* _LISTE DES LIGNES_
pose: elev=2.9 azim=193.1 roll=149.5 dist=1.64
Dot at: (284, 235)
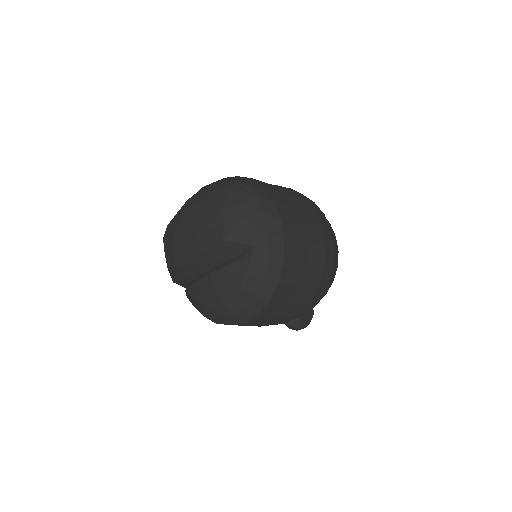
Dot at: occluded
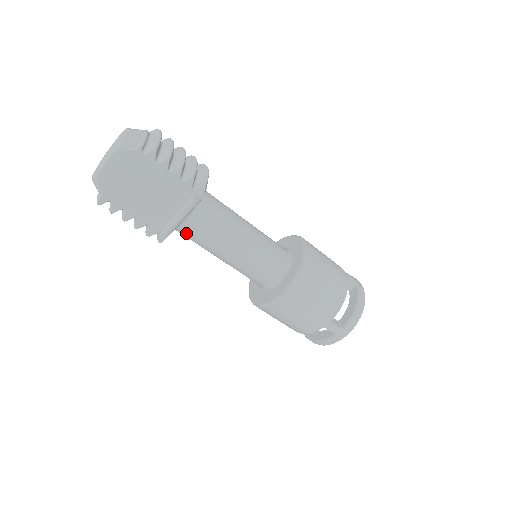
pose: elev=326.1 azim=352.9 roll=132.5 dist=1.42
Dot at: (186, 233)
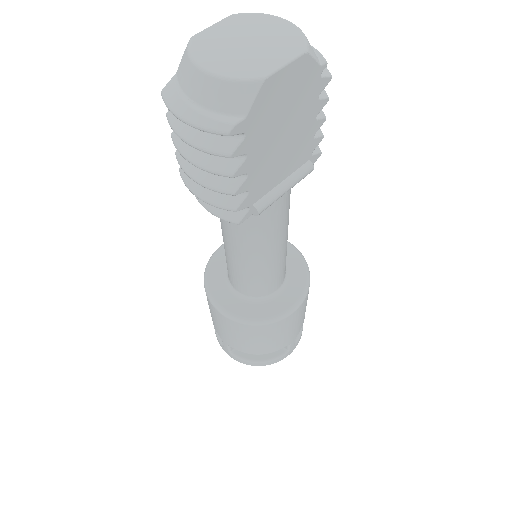
Dot at: occluded
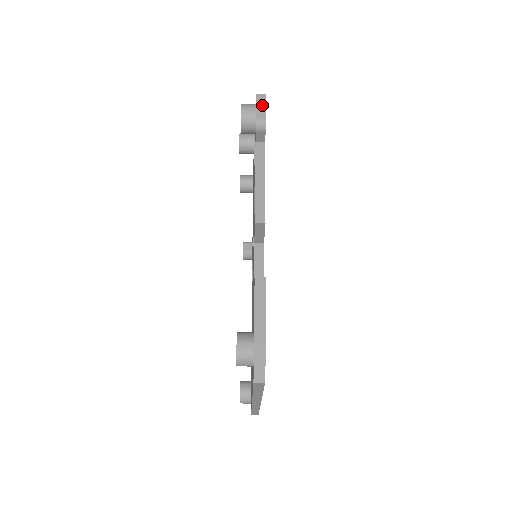
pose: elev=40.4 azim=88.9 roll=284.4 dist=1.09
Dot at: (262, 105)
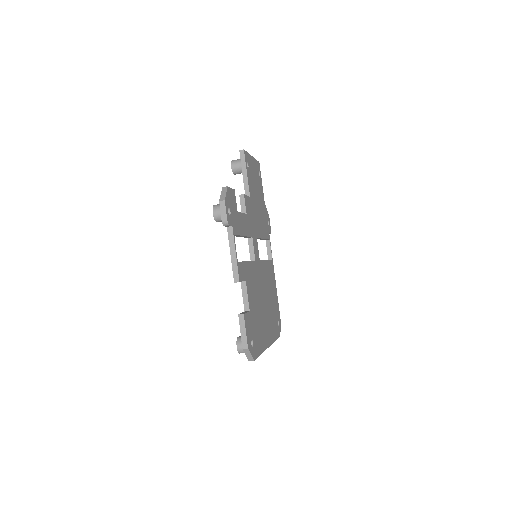
Dot at: (224, 210)
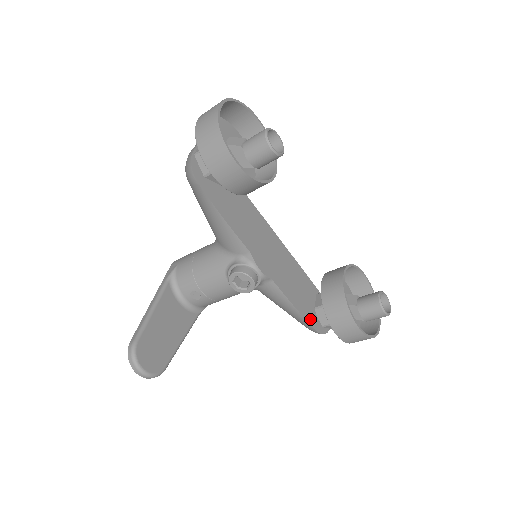
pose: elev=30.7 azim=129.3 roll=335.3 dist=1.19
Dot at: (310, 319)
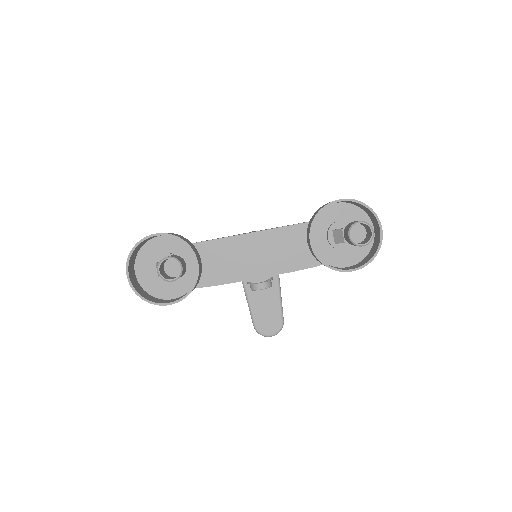
Dot at: occluded
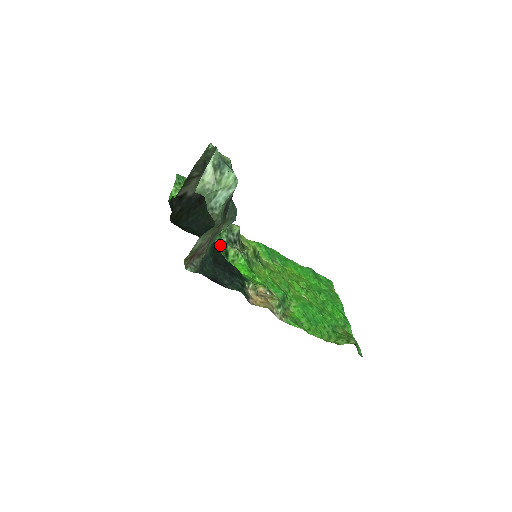
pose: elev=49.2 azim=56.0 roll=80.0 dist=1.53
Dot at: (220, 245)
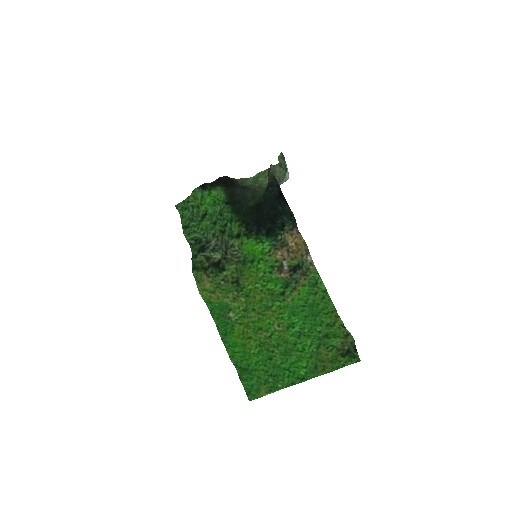
Dot at: (235, 227)
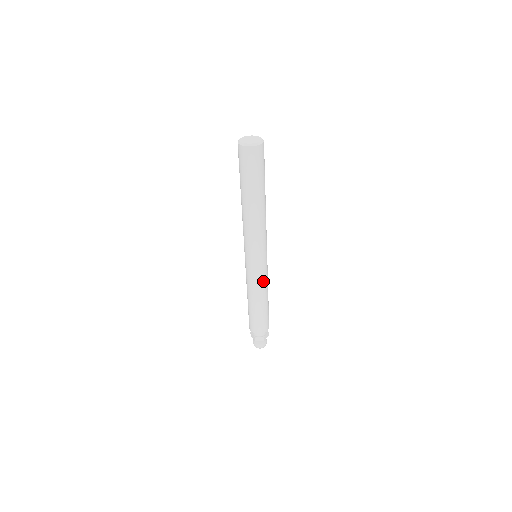
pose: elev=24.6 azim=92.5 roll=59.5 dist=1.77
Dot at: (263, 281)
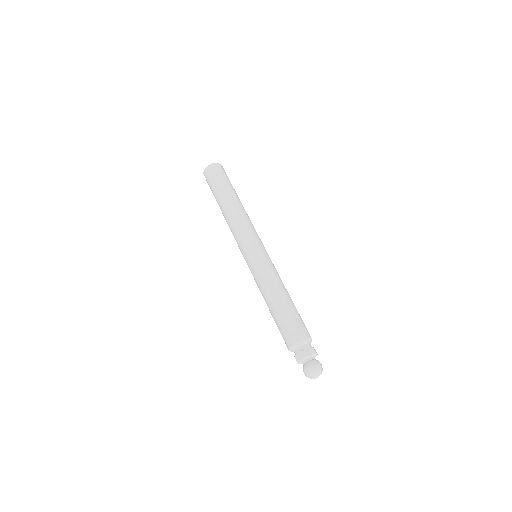
Dot at: (265, 272)
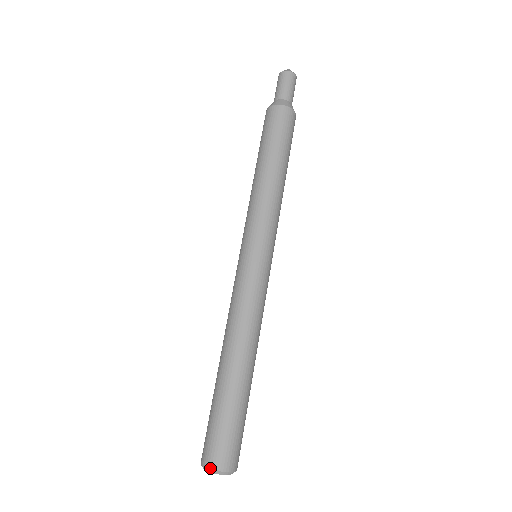
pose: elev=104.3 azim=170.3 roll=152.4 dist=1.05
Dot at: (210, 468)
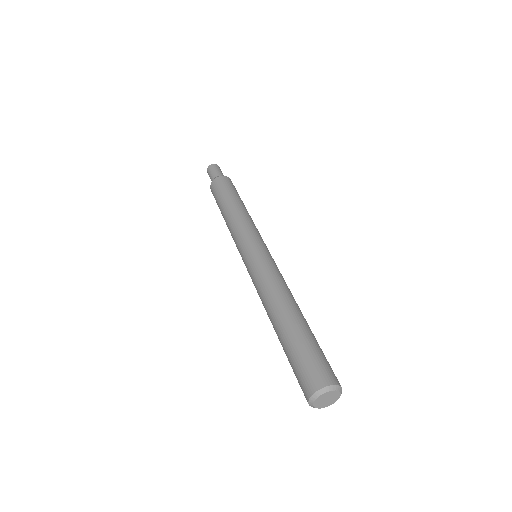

* _DÉTAILS DE LA TÂCHE_
Réécris les lignes en commençant à celle qui contient "pose: elev=326.1 azim=352.9" et en finissant à la dernière ligne, ces deux-là comprises, en remplaçant "roll" par "rotation" sans rien changer d'autre. Ne donne que ces lignes, sans les images.

* _TÂCHE TERMINÉE_
pose: elev=326.1 azim=352.9 rotation=132.5 dist=1.42
Dot at: (186, 233)
Dot at: occluded
pose: elev=40.4 azim=88.9 rotation=284.4 dist=1.09
Dot at: (262, 105)
Dot at: (224, 210)
pose: elev=30.7 azim=129.3 rotation=335.3 dist=1.19
Dot at: (310, 319)
Dot at: occluded
pose: elev=49.2 azim=56.0 rotation=80.0 dist=1.53
Dot at: (220, 245)
Dot at: (235, 227)
pose: elev=24.6 azim=92.5 rotation=59.5 dist=1.77
Dot at: (263, 281)
Dot at: (265, 272)
pose: elev=104.3 azim=170.3 rotation=152.4 dist=1.05
Dot at: (210, 468)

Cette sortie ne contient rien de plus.